Garin had already followed his lead several times. Otho and Mic looked back and forth, one to the other, then bowed as well.
“And what do it become me to call you, then?” Angmar said.
“My mother named me Rhodry, but a woman who lived deep in the heart of the earth called me Rori once, saying it was a better sounding name. Which do you prefer?”
She looked him over, smiling a little.
“Then welcome to Haen Marn, Rori, you and your friends both.” She nodded their way. “Envoy Garin, welcome.”
“My lady. It gladdens my heart to see you again.”
Angmar acknowledged his bow with a small nod, then turned and began snapping orders in Dwarvish. The helmsmen picked up the gear and carried it as they all trooped down the jetty and onto the island, heading for the manse with Angmar in the lead, clumping along like a boy in her sheepskin boots. A little path led away from the lakefront through trees all bent and twisted from the wind, then came out into a vast kitchen garden, passing through row after row of cabbages and turnips, winding round a henhouse, too, before it brought them to the manse, where windows glowed with firelight, and the massive oak door stood ajar.
Dwarven servants, all young men, waited to take the baggage and lead them inside to a great hall where fires crackled in two hearths of slabbed stone, one on either side of the square room. The walls were made of massive oak planks, scrubbed down and polished smooth, then carved in one vast pattern of graved lines rubbed with red earth. Looping vines, spirals, animals, interlace—they all tangled together across each wall, then swooped up at each corner to the rafters, before plunging down again in a riot of carving. At one hearth a small boy turned a spit where an entire side of beef was roasting; at the other stood tables and benches, scattered hospitably over the water-polished plank floor. At the far end a wooden staircase swept up into shadows.
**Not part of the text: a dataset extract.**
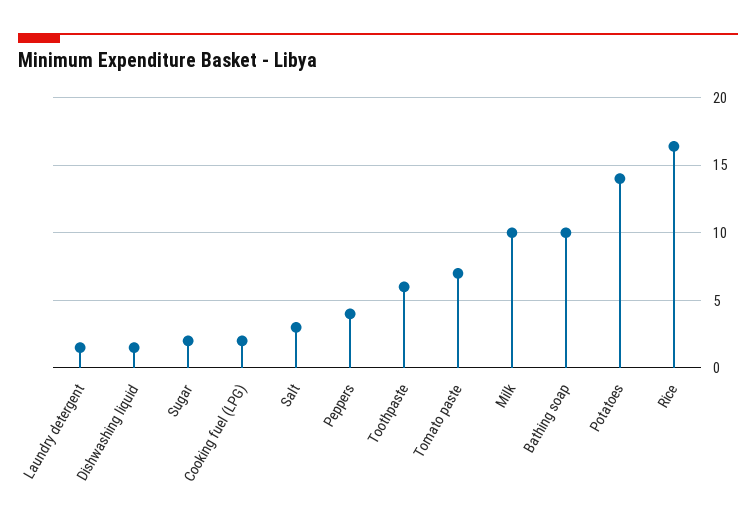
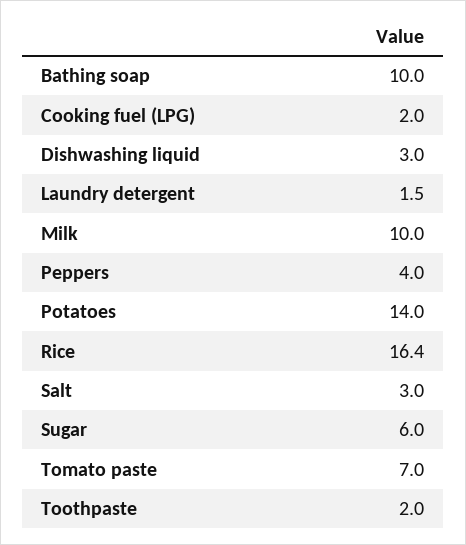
Dishwashing liquid: 1.5 -> 3
Sugar: 2 -> 6
Toothpaste: 6 -> 2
“Show them chambers,” Angmar said to the servants. “And bring them what they need as to wat
er for wash and suchlike.” She glanced at her guests. “When you do assemble here again we will begin our eating.”
“My thanks, my lady,” Garin said. “Is Enj in residence here?”
“Not this day, no, though I do think he will appear as soon as soon. All his life has he dreamt of the searching of high mountains for a great wyrm and of the seeing of such fly. If he do not know that his hour has come, then he be no son of mine.”
Rhodry’s chamber turned out to be square and spare, a mattress upon a wooden floor and naught else, though when Rhodry begged water for shaving a servant did bring him a stool to put the basin upon and a silvered bronze mirror as well as a chunk of soap, herbed with bergamot. The water itself came in a big iron pan, so hot that the servant wrapped his hands in rags to carry it, and the water stayed warm enough for all the time it took Rhodry to rid himself of ten days beard. He was just finishing when the dwarves knocked on his door and let themselves in.
“Just like an elf,” Otho said. “Shaving a perfectly good beard away. You people have no sense, you know.”
“Hum.” Garin looked round. “More than a bit plain, this room. We’ve fared a good bit better in ours, I must say, with proper beds and shutters at the windows and suchlike.”
“It’ll do,” Rhodry said. “Silver daggers are used to taking what they get.”
“I should hope it’s dawned on you by now that the silver dagger doesn’t mean one cursed thing up here.” Garin gave him a grin. “Our people think you carry it because it’s a nice piece of work and naught more.”